MPO Connector Basics and Best Practices

To handle higher bandwidth, improve network density, and prepare for future upgrades, more data center designers and network managers are moving to multi-fiber push-on connections or MPOs in their fiber network infrastructure.

Get a breakdown of all things MPO, including fiber counts, color coding, cleaning, and polarity considerations.


9 pages | File Type: Adobe PDF | Size: 450 KB


As the internet of things (IoT) continues to drive the need for additional bandwidth, higher speed and reduced latency is increasingly important. The adoption rate at which faster speeds and new transceiver form factors are being introduced into the market has ratcheted up exponentially over the past five years. As such, multi-fiber push on connectors or MPOs are becoming more and more relevant in data centers and enterprise networks.

In data centers, demand for 40 Gb/s reached its peak in 2018. Now, there’s a significant growth pattern for 100 Gb/s, and parallel growth for 25 Gb/s lanes. Looking closer at the 100 Gb/s segment, 100GBASE-SR4 and 2 km reach transceivers make up the bulk of the 100 Gb/s demand.

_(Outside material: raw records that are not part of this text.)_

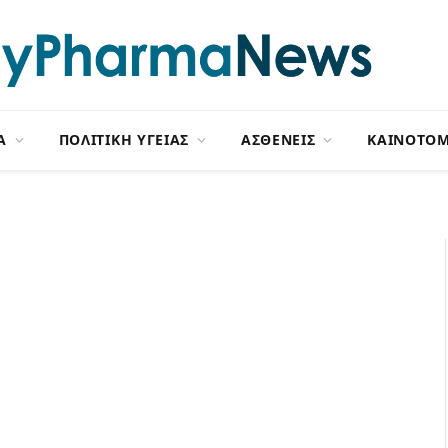
Α
ΠΟΛΙΤΙΚΗ ΥΓΕΙΑΣ
ΑΣΘΕΝΕΙΣ
ΚΑΙΝΟΤΟΜ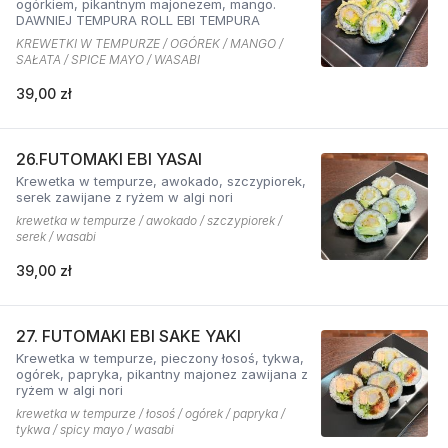
ogórkiem, pikantnym majonezem, mango.
DAWNIEJ TEMPURA ROLL EBI TEMPURA
KREWETKI W TEMPURZE / OGÓREK / MANGO /
SAŁATA / SPICE MAYO / WASABI
39,00 zł
26.FUTOMAKI EBI YASAI
Krewetka w tempurze, awokado, szczypiorek,
serek zawijane z ryżem w algi nori
krewetka w tempurze / awokado / szczypiorek /
serek / wasabi
39,00 zł
27. FUTOMAKI EBI SAKE YAKI
Krewetka w tempurze, pieczony łosoś, tykwa,
ogórek, papryka, pikantny majonez zawijana z
ryżem w algi nori
krewetka w tempurze / łosoś / ogórek / papryka /
tykwa / spicy mayo / wasabi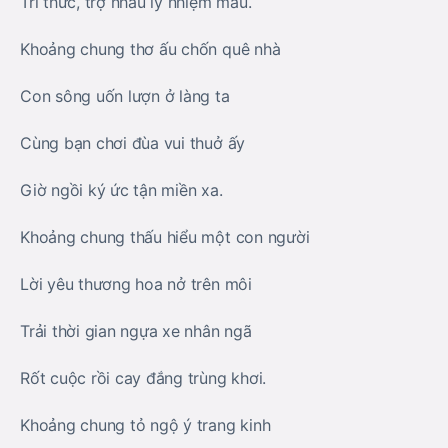
Tri thức, trợ nhau lý nhiệm mầu.
Khoảng chung thơ ấu chốn quê nhà
Con sông uốn lượn ở làng ta
Cùng bạn chơi đùa vui thuở ấy
Giờ ngồi ký ức tận miền xa.
Khoảng chung thấu hiểu một con người
Lời yêu thương hoa nở trên môi
Trải thời gian ngựa xe nhân ngã
Rốt cuộc rồi cay đắng trùng khơi.
Khoảng chung tỏ ngộ ý trang kinh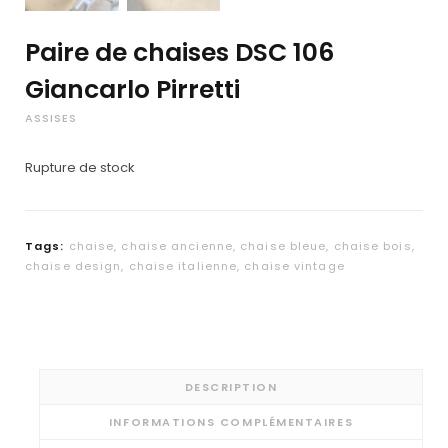
Paire de chaises DSC 106
Giancarlo Pirretti
ASSISES
Rupture de stock
Tags:
chaise
,
chaise ancienne
,
chaise bleue
,
chaise bois
,
chaise design
,
chaise italienne
,
chaise vintage
DESCRIPTION
INFORMATIONS COMPLÉMENTAIRES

The growth of 25 Gb/s and 100 Gb/s has a lot to do with the newer IEEE (Institute of Electrical and Electronics Engineers) and MSA (Multisource Agreement) specifications for 25 Gb/s lanes (IEEE 802.3bm, PSM4 and CWDM4). Previously, the preferred solution for 100 Gb/s was 10 Gb/s over 10 lanes (100GBASE-SR10), following the early IEEE 802.3ba specifications.